It is possible to vary the amount of pore-forming filler through the material, creating a functional grading (shown schematically in Fig. 2), which can be achieved using techniques such as ‘tape casting’; this approach involves processing of fluid suspensions into thin layers that can then be laminated together. Another interesting approach for producing ‘oriented’ porosity is based on freezing of aqueous suspensions. If cooled sufficiently, ice crystals can form in a suspension of fine particles, which tend to grow away from the cooled surface (Fig. 3). The ice growth pattern is dependent upon a variety of parameters, including the suspension characteristics (e.g. viscosity, solids loading, particle size, etc.) and the temperature (i.e. the degree of ‘under-cooling’ below the freezing point of the liquid). The ice is then removed by sublimation, leaving porosity that is a replica of the shapes of the ice crystals that were initially formed.
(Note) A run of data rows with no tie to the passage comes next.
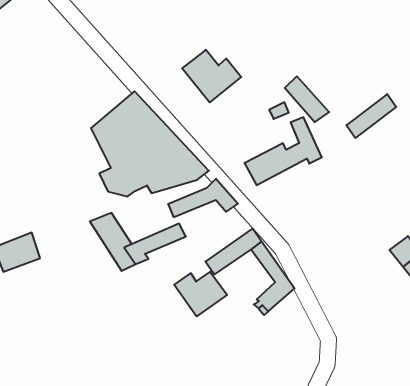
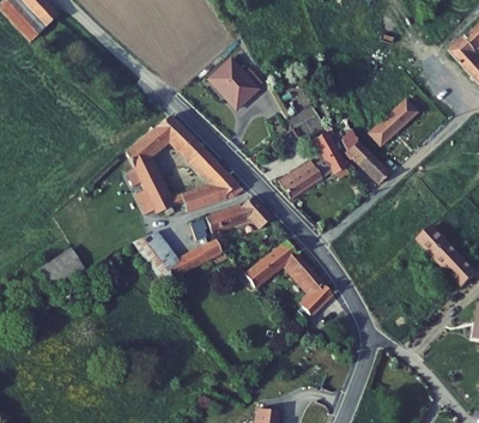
building: [285,76,329,122] -> [348,135,393,179]
building: [174,272,227,316] -> none

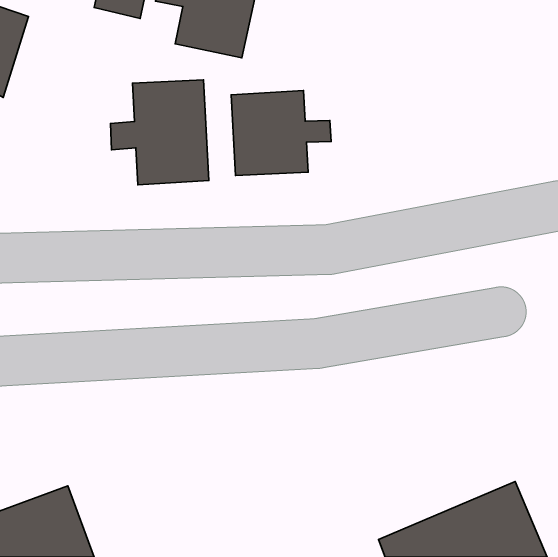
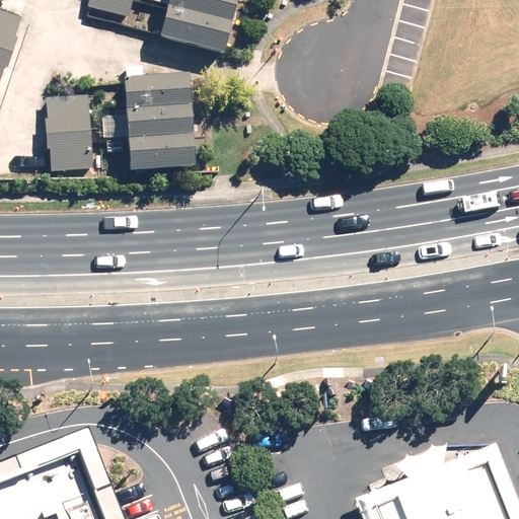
building: [231,91,331,176] -> none
building: none -> [47,95,92,174]

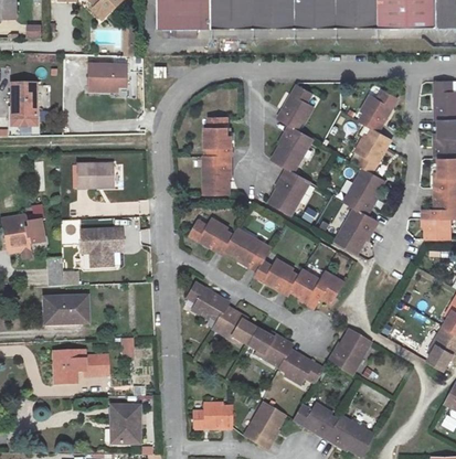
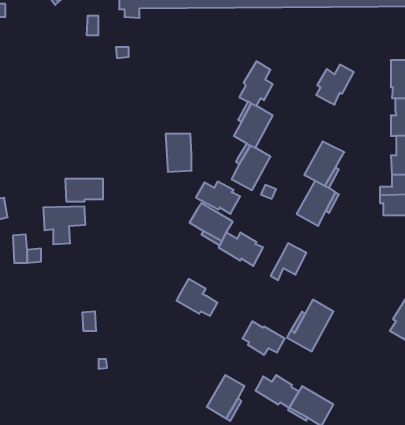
building: [85,62,126,92] -> none
building: [205,116,233,156] -> none
building: [354,124,388,168] -> none
building: [75,167,114,190] -> [65,179,103,201]
building: [190,217,235,250] -> [196,181,240,214]
building: [294,266,324,300] -> none
building: [187,281,227,319] -> none
building: [42,298,87,325] -> none
building: [248,328,294,364] -> none
building: [52,353,105,386] -> none
building: [190,402,231,427] -> none
building: [108,405,137,442] -> none

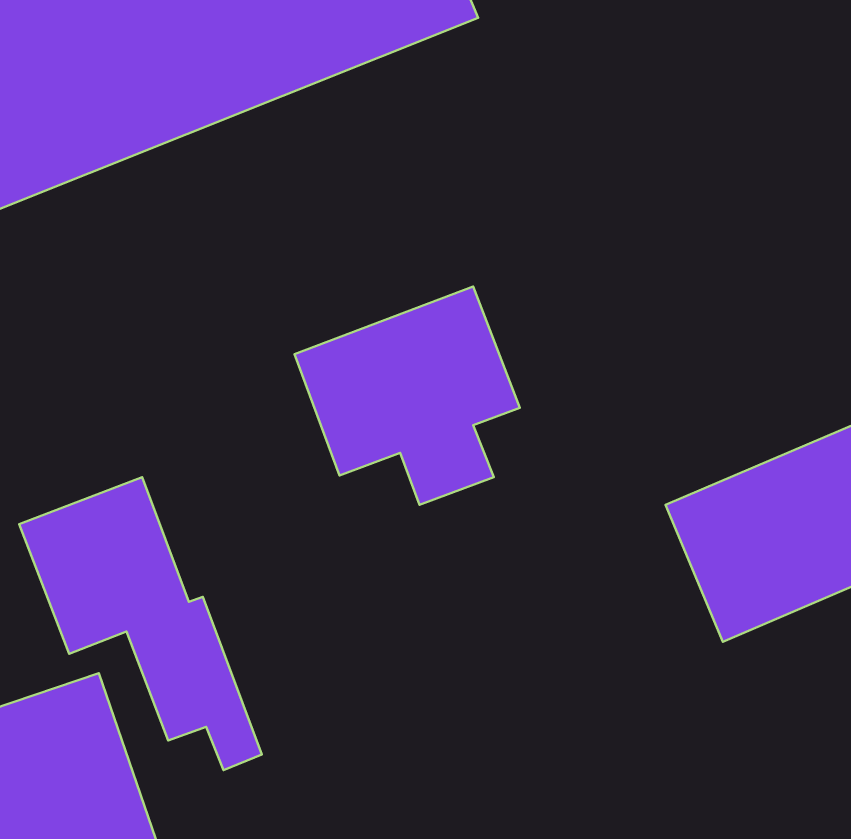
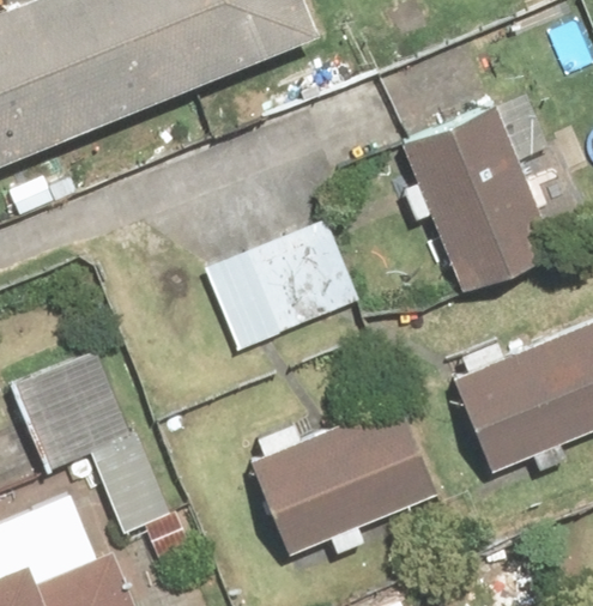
building: none -> [394,87,579,292]
building: none -> [237,392,440,549]

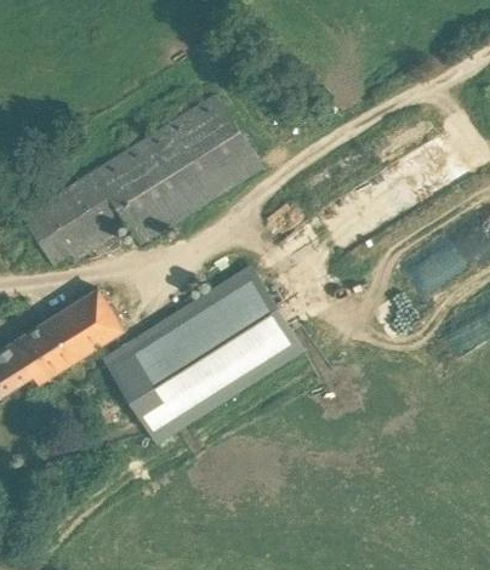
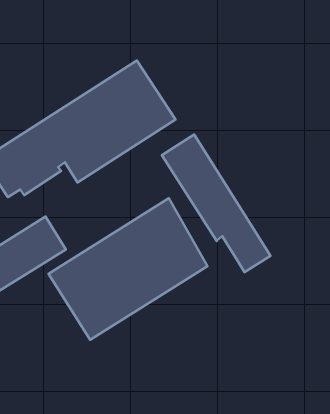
building: none -> [162,134,271,272]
While the field of porous ceramics is not new, many advances have been made in recent years, in particular when relating structure and function. Novel approaches to form oriented and graded porosity have been developed, while moderately porous materials have been generated with mechanical properties approaching their dense equivalents. This evolving class of materials has many potential applications, and interest in porous ceramics can be expected to increase in the future. We have truly reached the age of ‘engineering nothing’!